This is my vacuum cleaner as of today...
I remember, when I was about ten years old, reading this book called "Crummy Mummy" and at times I feel like Crummy Mummy.
The main character in the book was a ten year old girl talking about her slap dash Mum. I can well imagine that Crummy Mummy would tape up her vacuum if it wasn't working...although I'm pretty sure Crummy Mummy was allergic to housework. So I can't be all that crummy.
Although, the jury might still be out on that one. I have at least eighteen years to prove myself. So far, I'm doing a good job, but this is the "easy" part (I'm waiting for it to get harder, but the only thing I find hard is the interfering that people seem to love, the judgements from stupid people who've not had kids in about twenty something years plus or people who have kids and I shudder seeing them with their children and the glut of "advice" from well meaning people).
I'm not a great Mummy to my vacuum, however, as it decided to commit suicide tonight. I tried to save it from the brink a few times. It got over heated (my OCD was in full swing today, so a lot of things got cleaned) and well it looks like a trip to Argos might be in order...the tape won't help it. That's just masking the bigger problem.
I don't really have Obsessive Compulsive Disorder. I wish I did. And I wish it was the stereotypical kind that every one believes is OCD. You know, scrubbing the house top to toe for about twenty hours a day until it's perfectly organised, cleaned and sorted. Living with it for real is boring, frustrating and at times you feel like throwing a very hot iron in the face of the sufferer - just sayin'.
So...where were we? Broken stuff in my home.
Well, when I was a newly wed and didn't have a job (them were the days) I bought an expensive charity shop bought photo frame. An Umbra one, if you're really interested and I was so excited. However, what I did not realise was that you need a Masters Degree in Engineering to put the blasted thing together. It was mighty complicated and took me about an hour (I kid you not) to build a flipping photo frame.
So, following the very complicated instructions, which consisted of basically looking at the picture on the front of the box I felt a building sense of achievement at having "made up" the frame - it's a pendulum photo frame, don't worry I will illustrate my point with a photo very soon - and having the hang of where all the nuts and bolts (again, I kid you not, this thing has more nuts and bolts than Dr Frankenstein's monster) went I thought it sensible to try out the different photos I might like in the frame. Sensible, yes?
Not so much.
On my second attempt of unscrewing the bits and pieces that made up the frame, a crack started to appear in the glass. I panicked, moved one of the bolts round too quick and cracked the blasted frame. I was devastated. Here was my lovely frame, ready to house my even lovelier wedding photographs and my stupidity had destroyed my hopes.

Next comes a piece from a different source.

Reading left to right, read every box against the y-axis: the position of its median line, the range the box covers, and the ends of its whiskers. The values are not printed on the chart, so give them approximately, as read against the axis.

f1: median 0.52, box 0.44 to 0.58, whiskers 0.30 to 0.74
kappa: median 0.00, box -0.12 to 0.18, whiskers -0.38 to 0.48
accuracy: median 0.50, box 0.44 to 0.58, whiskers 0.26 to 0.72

I put it back in the box and pretended it had all been a horrible nightmare. I was sure that the photo frame fairies would fix it. If not, I had just broken a £42 photo frame. That I had purchased for £2.60.
We moved to a different town, different flat and the months passed. The photo frame stayed in it's box and I was sure it was dead and buried. Then Bryan glued back the glass and lo and behold, it was fixed!
Click to enlarge. |
This is the part where you think I have concluded the story, that we all lived happily after in a World of fixed photo frames and patched together vacuum cleaners that are held together by the hair of their chinny chin chins...well a few weeks ago, a chip of glass came off the photo frame, and a few days ago the chip of glass accidentally I was too lazy to dust the photo frames got swallowed by the vacuum. Now the vacuum isn't working.

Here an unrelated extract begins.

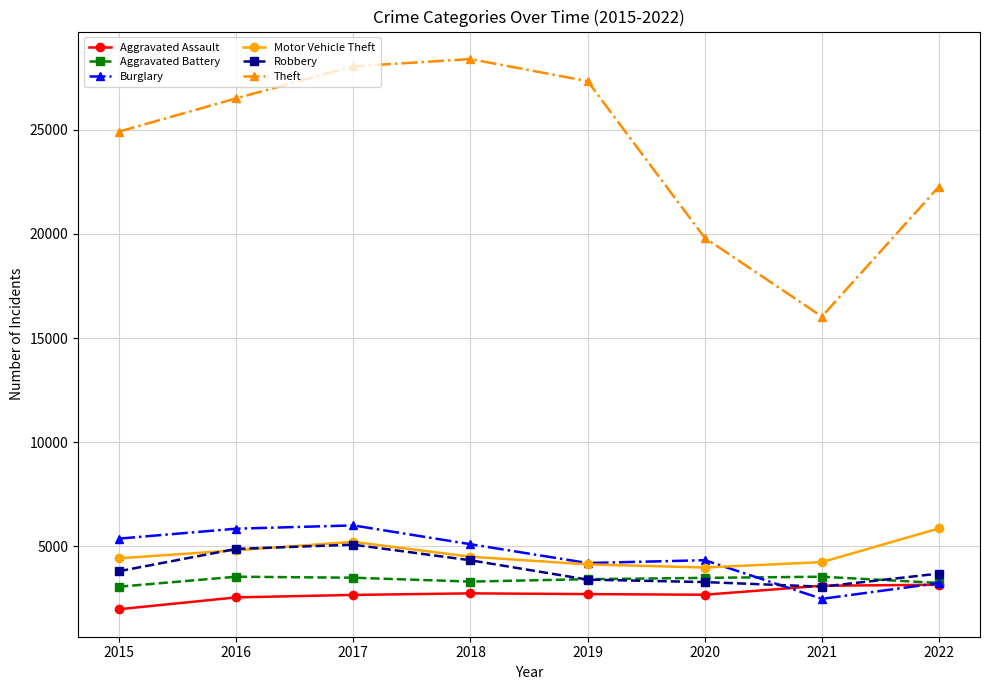

Which series has the largest range (max minus min)?

Theft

I don't think it's related to the glass sucking up incident. Or at least I keep telling myself that.
Also, on a picture related note - did you notice the "Roman" name train? I have been secretly hoping someone would go to Rome (the only place in the World they seem to be available) and buy me one of these. Because I think it's very clear to all those that know me I am not going near Rome for a good while yet. My parents bought one of these name trains for my nephew when he was a baby and they got it in Rome and I absolutely loved it. I told myself if I ever adopted - was no way I would have dreamed of being pregnant or giving birth all those years ago - my kid I would get them a name train. They were (and are) adorable.
I actually started to fantasise about the name train when Roman was born. I went looking on-line for one and considered - but not for too long - perhaps making one myself. Then my Mum paid us a visit this week and like the magical mind reader she is at times, she had one for him. I couldn't believe it. I was gob smacked when I saw it. I almost didn't want to believe this could be a name train. And it was. Also, my Mum didn't travel to Rome to pick up this "Roman." Nope, just got it at the county fair. Yes, they still have those these days. My Mum comes from a different part of the World called Thurso. It's magical and not unlike Narnia (both in winter and summer).
Everything's fantastic. Oh and my vacuum managed to work enough so I could vacuum the bed and mattress - does no one else do that? My sleepless nights shall be cured! And I make no note of sarcasm when I say that.